INSTRUCTION
Scan the data. Collect each line that contains the word "лютий".

■ ■ ■

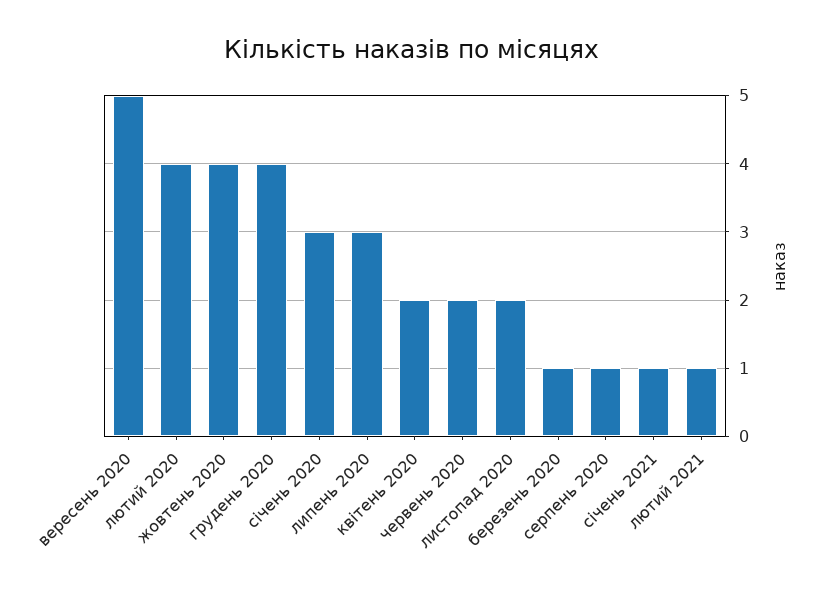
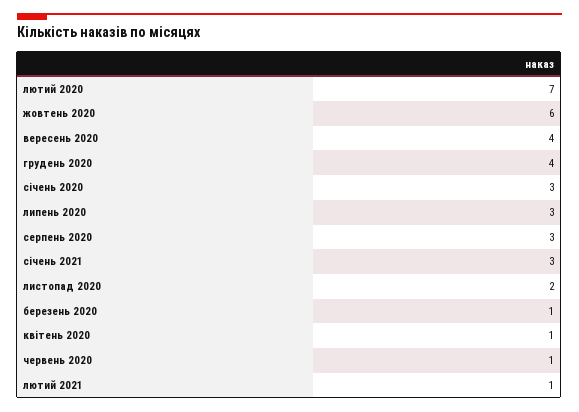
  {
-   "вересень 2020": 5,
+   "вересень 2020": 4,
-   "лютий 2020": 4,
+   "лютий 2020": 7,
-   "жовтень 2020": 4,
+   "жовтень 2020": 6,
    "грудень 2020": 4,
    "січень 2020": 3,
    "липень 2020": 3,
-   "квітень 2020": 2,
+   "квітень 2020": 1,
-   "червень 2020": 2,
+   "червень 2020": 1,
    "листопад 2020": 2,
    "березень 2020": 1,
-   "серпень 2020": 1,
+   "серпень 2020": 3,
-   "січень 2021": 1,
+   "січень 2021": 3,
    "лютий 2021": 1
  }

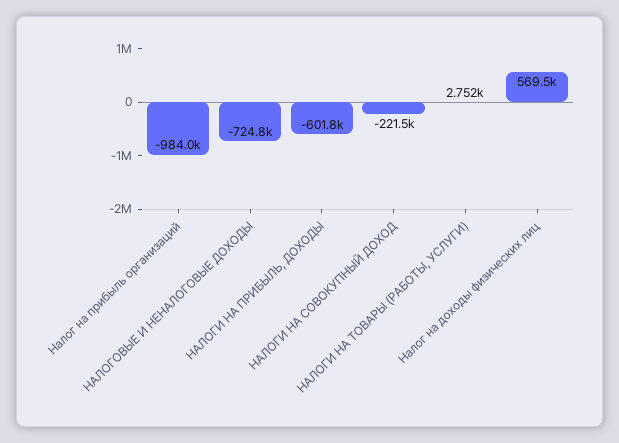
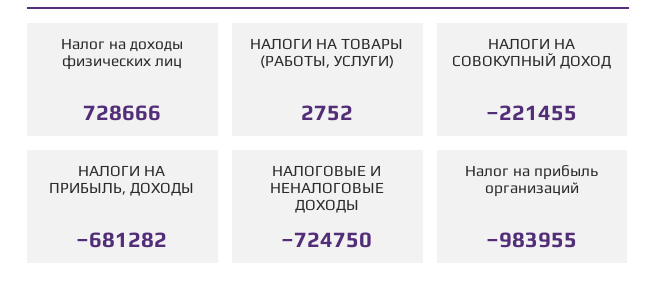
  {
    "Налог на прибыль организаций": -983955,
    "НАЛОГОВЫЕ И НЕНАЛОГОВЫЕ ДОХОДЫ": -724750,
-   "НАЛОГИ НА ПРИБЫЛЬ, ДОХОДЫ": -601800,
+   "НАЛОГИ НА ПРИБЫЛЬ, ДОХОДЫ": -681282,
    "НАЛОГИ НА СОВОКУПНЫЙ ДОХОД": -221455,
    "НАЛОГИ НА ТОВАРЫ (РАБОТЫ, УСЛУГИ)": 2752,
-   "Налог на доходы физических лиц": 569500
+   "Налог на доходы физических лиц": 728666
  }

■ ■ ■

TASK OUTPUT
-   "лютий 2020": 4,
+   "лютий 2020": 7,
    "лютий 2021": 1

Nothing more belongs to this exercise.